§ **ENTRIES SHOWN**:
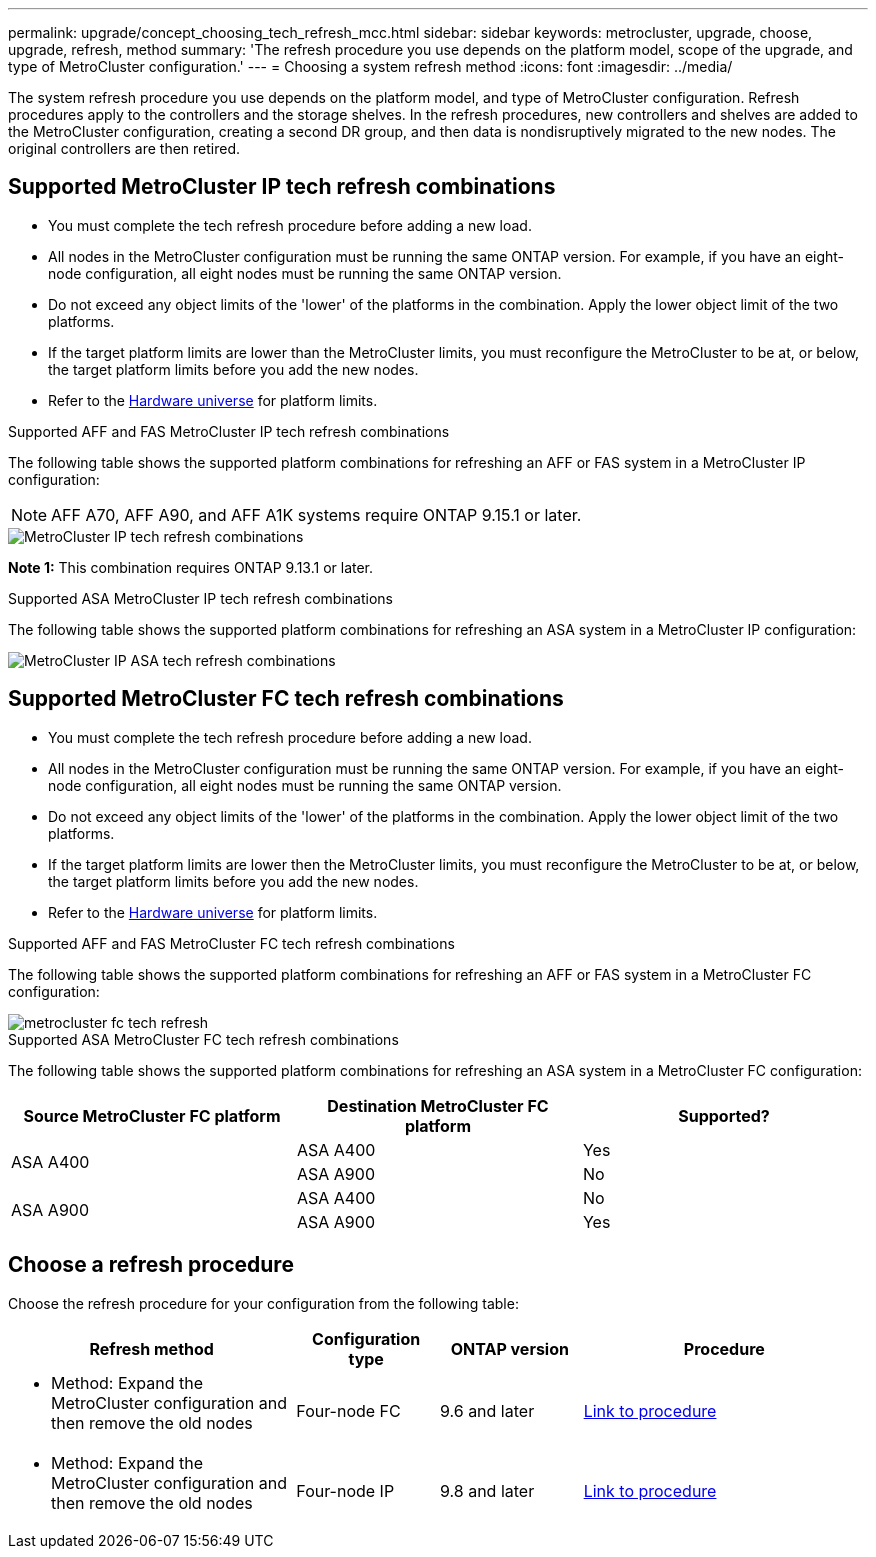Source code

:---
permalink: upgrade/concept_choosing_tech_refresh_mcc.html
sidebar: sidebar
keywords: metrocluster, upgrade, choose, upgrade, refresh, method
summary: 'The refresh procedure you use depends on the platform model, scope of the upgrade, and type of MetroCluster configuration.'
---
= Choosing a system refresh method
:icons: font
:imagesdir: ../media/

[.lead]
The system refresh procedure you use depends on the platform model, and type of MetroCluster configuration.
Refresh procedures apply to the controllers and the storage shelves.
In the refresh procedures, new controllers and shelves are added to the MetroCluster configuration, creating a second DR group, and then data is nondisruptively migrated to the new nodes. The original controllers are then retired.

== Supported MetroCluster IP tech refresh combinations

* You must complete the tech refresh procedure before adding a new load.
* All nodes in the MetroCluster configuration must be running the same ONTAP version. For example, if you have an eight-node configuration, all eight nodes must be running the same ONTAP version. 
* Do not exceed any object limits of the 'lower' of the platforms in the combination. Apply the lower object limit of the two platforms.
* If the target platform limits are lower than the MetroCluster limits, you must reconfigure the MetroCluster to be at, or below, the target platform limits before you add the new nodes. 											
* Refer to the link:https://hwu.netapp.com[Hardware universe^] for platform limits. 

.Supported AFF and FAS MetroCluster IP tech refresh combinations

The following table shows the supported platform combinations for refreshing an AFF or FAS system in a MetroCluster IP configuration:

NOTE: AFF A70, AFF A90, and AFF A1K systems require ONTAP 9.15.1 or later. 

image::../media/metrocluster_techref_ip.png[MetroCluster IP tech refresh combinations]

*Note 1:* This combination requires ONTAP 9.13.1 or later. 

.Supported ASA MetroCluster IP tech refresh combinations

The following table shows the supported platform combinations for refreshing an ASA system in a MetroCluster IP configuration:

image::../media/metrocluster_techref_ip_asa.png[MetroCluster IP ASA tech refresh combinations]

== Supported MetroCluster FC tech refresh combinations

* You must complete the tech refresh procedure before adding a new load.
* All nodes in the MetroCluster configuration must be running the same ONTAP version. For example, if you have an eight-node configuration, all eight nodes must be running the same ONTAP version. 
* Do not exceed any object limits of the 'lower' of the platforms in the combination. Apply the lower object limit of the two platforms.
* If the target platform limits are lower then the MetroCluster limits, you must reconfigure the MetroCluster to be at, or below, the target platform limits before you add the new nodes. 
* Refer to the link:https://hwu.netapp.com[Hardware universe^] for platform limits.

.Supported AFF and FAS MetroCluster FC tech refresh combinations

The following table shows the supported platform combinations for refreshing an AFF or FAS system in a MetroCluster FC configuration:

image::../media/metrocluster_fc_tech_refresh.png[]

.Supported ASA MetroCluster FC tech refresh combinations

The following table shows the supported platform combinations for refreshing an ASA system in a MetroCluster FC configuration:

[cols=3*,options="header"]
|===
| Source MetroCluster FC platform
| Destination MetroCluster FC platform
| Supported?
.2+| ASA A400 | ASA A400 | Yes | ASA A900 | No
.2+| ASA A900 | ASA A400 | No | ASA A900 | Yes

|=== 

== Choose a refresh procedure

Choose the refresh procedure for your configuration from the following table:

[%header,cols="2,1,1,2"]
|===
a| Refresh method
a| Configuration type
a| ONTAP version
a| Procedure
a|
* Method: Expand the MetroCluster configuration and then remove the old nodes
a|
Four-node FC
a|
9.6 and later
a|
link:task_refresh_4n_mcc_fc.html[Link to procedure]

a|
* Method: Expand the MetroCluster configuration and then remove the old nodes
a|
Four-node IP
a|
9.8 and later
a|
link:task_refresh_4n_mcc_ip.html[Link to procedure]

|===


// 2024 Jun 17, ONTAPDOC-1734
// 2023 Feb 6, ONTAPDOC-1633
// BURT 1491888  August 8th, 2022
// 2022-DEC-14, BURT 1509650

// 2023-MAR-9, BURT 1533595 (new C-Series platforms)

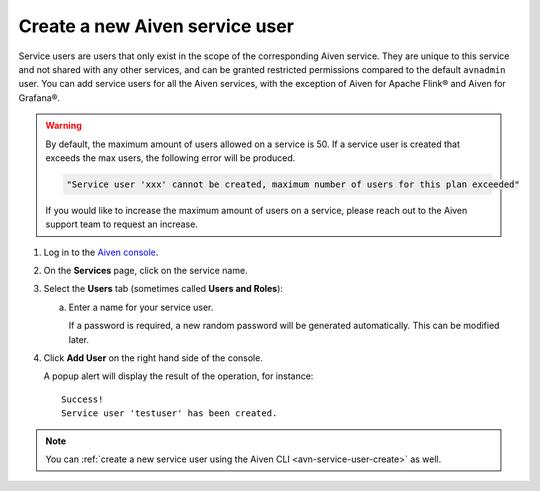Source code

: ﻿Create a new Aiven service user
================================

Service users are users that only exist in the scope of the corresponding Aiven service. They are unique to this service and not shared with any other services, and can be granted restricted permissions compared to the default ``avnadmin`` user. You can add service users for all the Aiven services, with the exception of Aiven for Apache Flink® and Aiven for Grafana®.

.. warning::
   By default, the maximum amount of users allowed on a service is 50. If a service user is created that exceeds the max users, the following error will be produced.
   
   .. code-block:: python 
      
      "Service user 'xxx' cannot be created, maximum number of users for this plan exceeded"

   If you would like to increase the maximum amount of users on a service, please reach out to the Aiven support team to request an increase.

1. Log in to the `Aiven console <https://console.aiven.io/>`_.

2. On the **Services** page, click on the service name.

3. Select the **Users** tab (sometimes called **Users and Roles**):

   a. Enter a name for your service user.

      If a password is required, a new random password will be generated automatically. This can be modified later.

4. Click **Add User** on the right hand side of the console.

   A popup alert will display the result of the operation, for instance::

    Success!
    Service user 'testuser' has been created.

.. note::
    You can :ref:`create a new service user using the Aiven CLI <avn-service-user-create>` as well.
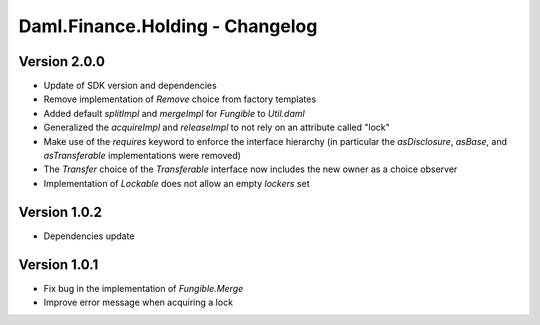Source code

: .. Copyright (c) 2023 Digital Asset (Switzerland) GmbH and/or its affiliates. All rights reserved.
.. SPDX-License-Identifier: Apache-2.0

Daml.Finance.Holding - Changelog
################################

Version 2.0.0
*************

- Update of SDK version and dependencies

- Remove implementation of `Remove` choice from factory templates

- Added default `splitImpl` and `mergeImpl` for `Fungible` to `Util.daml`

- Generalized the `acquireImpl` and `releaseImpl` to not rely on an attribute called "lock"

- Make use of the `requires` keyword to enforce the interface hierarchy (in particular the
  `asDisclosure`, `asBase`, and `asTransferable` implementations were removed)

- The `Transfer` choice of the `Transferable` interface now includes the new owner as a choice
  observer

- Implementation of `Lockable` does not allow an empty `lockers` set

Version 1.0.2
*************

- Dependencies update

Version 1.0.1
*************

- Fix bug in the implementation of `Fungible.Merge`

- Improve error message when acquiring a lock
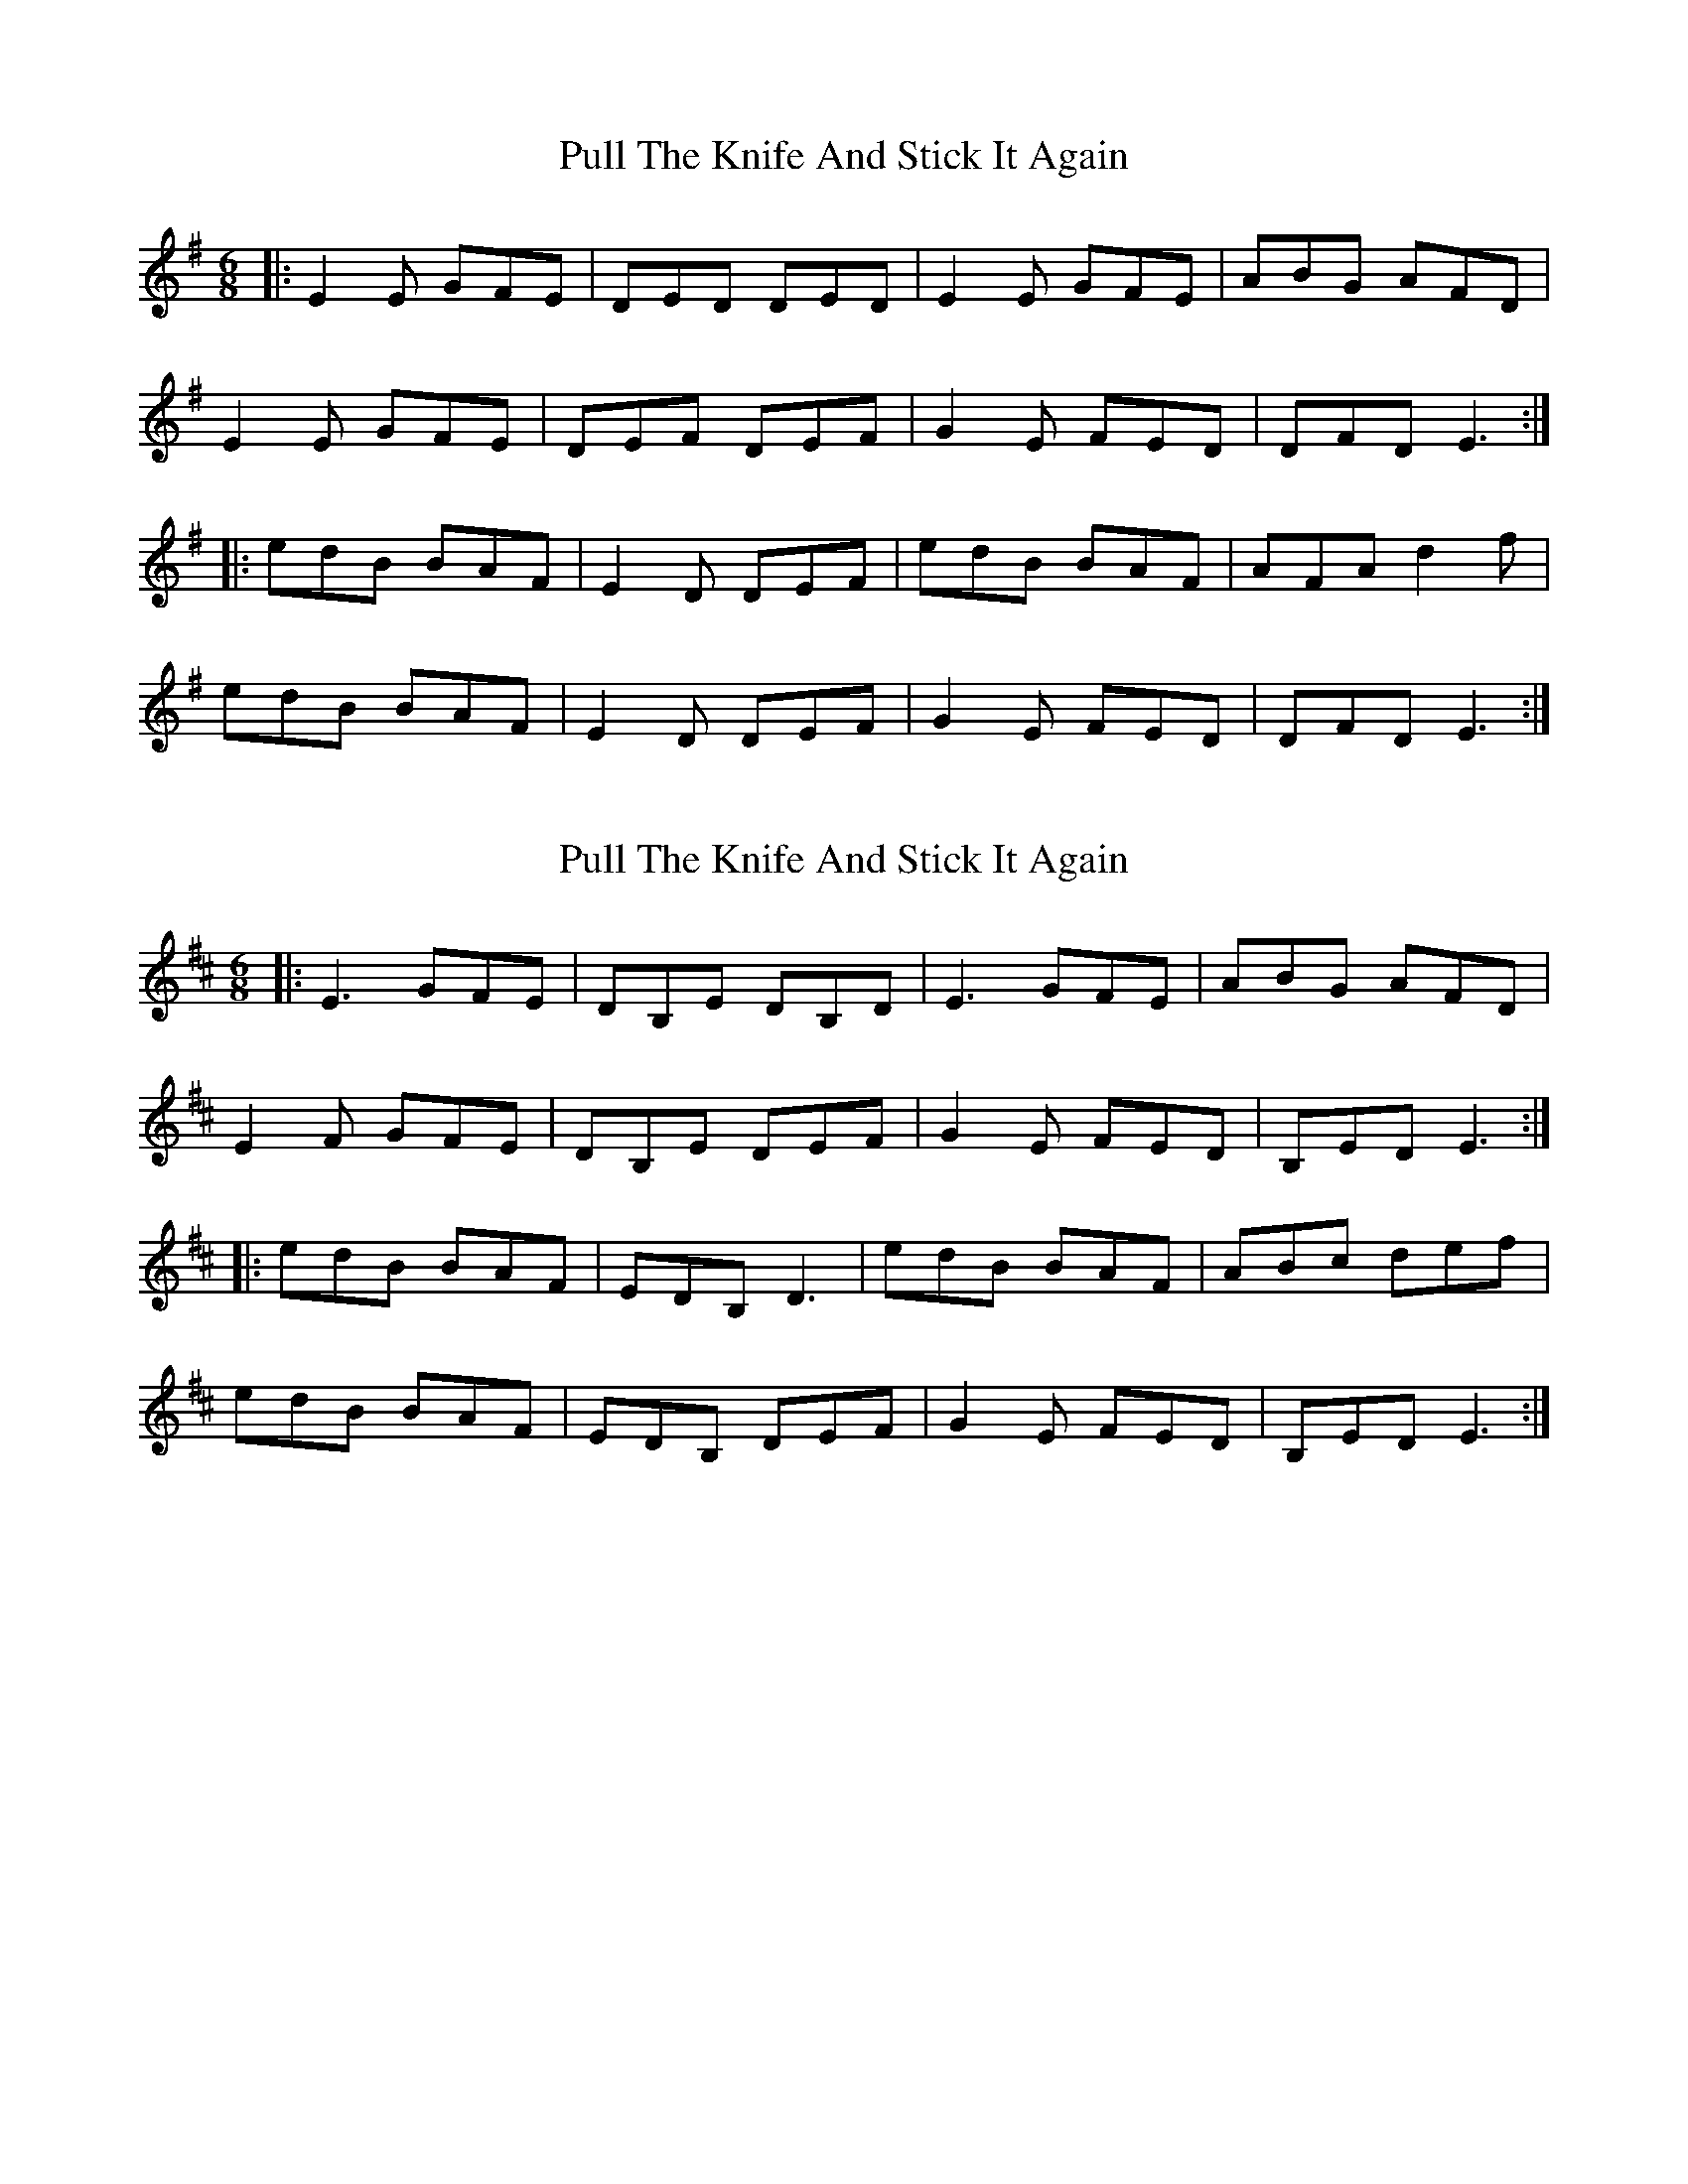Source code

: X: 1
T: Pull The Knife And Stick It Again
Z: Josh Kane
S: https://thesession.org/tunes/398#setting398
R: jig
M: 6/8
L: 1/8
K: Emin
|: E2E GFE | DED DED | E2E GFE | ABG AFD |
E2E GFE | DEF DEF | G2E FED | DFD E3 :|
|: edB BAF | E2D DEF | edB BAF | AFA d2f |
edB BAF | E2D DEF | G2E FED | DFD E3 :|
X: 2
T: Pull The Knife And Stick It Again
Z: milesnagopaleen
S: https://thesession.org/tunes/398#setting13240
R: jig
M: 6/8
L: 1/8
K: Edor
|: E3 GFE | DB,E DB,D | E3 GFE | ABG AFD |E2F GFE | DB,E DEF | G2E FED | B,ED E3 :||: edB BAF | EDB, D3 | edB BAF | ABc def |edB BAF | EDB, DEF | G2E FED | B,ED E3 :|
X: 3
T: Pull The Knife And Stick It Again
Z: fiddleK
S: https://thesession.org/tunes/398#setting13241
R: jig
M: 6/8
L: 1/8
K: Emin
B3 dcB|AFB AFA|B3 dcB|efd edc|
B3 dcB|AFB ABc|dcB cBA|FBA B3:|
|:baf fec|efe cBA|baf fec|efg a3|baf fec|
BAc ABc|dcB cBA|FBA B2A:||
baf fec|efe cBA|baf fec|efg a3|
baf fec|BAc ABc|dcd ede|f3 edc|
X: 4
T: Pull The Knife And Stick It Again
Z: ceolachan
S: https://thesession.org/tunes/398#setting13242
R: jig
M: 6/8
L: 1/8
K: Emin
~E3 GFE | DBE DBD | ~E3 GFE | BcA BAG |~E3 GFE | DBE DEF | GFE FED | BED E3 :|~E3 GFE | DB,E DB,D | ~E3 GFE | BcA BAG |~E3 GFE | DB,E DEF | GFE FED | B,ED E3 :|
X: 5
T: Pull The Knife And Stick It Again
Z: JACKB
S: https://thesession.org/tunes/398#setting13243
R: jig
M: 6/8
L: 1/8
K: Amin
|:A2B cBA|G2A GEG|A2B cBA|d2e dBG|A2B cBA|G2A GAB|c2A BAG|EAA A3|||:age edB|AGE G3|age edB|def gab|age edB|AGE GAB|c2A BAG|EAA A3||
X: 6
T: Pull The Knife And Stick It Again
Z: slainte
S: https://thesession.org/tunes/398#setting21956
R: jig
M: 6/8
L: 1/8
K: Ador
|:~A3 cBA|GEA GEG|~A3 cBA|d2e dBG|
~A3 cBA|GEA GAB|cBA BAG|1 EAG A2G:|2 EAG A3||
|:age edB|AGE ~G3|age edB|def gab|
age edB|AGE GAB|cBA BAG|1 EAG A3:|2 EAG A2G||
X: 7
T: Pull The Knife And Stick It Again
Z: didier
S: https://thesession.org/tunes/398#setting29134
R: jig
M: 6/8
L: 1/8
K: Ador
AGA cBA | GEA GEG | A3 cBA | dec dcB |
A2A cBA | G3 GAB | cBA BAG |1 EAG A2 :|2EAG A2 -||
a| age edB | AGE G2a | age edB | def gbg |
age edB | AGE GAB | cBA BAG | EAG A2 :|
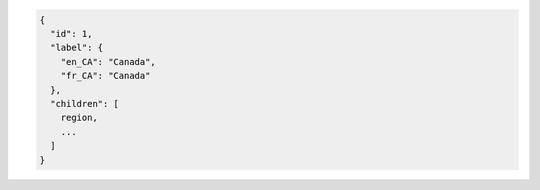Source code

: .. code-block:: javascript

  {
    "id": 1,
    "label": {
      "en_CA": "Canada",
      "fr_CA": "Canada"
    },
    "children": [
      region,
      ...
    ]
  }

§ **WHAT TO PRODUCE**:
In the data above, start at the line holding "9.6 and later" and stop after the line holding "a. Enter a name for your service user."; write out those lines exactly, without pictures.

§ **COMPLETED TASK**:
9.6 and later
a|
link:task_refresh_4n_mcc_fc.html[Link to procedure]

a|
* Method: Expand the MetroCluster configuration and then remove the old nodes
a|
Four-node IP
a|
9.8 and later
a|
link:task_refresh_4n_mcc_ip.html[Link to procedure]

|===


// 2024 Jun 17, ONTAPDOC-1734
// 2023 Feb 6, ONTAPDOC-1633
// BURT 1491888  August 8th, 2022
// 2022-DEC-14, BURT 1509650

// 2023-MAR-9, BURT 1533595 (new C-Series platforms)

Source code

: ﻿Create a new Aiven service user
================================

Service users are users that only exist in the scope of the corresponding Aiven service. They are unique to this service and not shared with any other services, and can be granted restricted permissions compared to the default ``avnadmin`` user. You can add service users for all the Aiven services, with the exception of Aiven for Apache Flink® and Aiven for Grafana®.

.. warning::
   By default, the maximum amount of users allowed on a service is 50. If a service user is created that exceeds the max users, the following error will be produced.
   
   .. code-block:: python 
      
      "Service user 'xxx' cannot be created, maximum number of users for this plan exceeded"

   If you would like to increase the maximum amount of users on a service, please reach out to the Aiven support team to request an increase.

1. Log in to the `Aiven console <https://console.aiven.io/>`_.

2. On the **Services** page, click on the service name.

3. Select the **Users** tab (sometimes called **Users and Roles**):

   a. Enter a name for your service user.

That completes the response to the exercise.